I wasn't expecting to be feeling lonely in the month after I left Christopher, but I did and it was big and gaping and glaring. My schedule hadn't changed at all. If anything I was seeing my friends a little more frequently. But it wasn't like Christopher and I talked or texted every day, and we were only hanging out for a few hours one night a week. So why was I lonely on a Tuesday when nothing about my schedule had changed?
I guess the expectation was gone. Even though he previously never called on a Tuesday, with the breakup I now knew for certain he would never call on a Tuesday. I was done waiting. It's what I wanted: to stop waiting. My entire relationship was spent waiting on that boy. Waiting for him to call, waiting to pick him up, waiting for him to get a job, waiting for him to emotionally commit.
I never realized how much energy I had spent waiting on him. Because even though I'm still sitting on my couch watching TV on a Tuesday night, I'm no longer waiting, and that's what feels different. That's what has been missing, making me feel lonely. I guess I was the ultimate multi-tasker. I would cook dinner while waiting. I would eat dinner while waiting. Watch TV and knit while waiting. Sleep and wait.
I realized in my past two relationships, I have been waiting for the boys to catch up to me. Get a job. Get your finances together. Be productive with your life. Rise up and meet me. And the saddest part about that was that these boys were significantly older than me: S by 5 years and Christopher by 7.5. If you don't have your shit together by your mid-thirties, it ain't going to happen.
Somewhere in my mid-twenties I started dating older men.
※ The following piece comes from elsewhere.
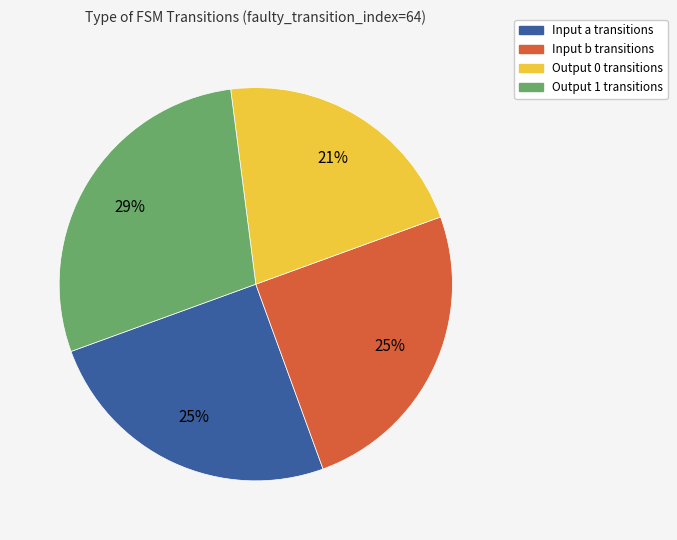

To the nearest percent, what portion does Input a transitions represent?

25%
Adam was 35 when I was 24. Christopher, the first time, was 32. I guess it was those last few years of college when I had four boyfriends in a row break up with me because they weren't ready to commit. I remember crying to my mom about it and she said my father did the same to her and that men go through this weird stage when they're graduating. So I thought I would bypass the commitment-phobia and go straight into the thirties where men were supposed to be a little more settled. Domesticated, as I like to put it.
That turned out to be a pretty naïve idea.
I don't remember which friend said this to me—because apparently I have really wonderful friends who say really wonderful things—but she said that I needed to date someone who would elevate me. I just remember how foreign that sounded when she said it.
So this is my pledge to stop waiting, including the whole "I'm going to live my life and if he calls, great, and if he doesn't, I won't notice." Because apparently I do.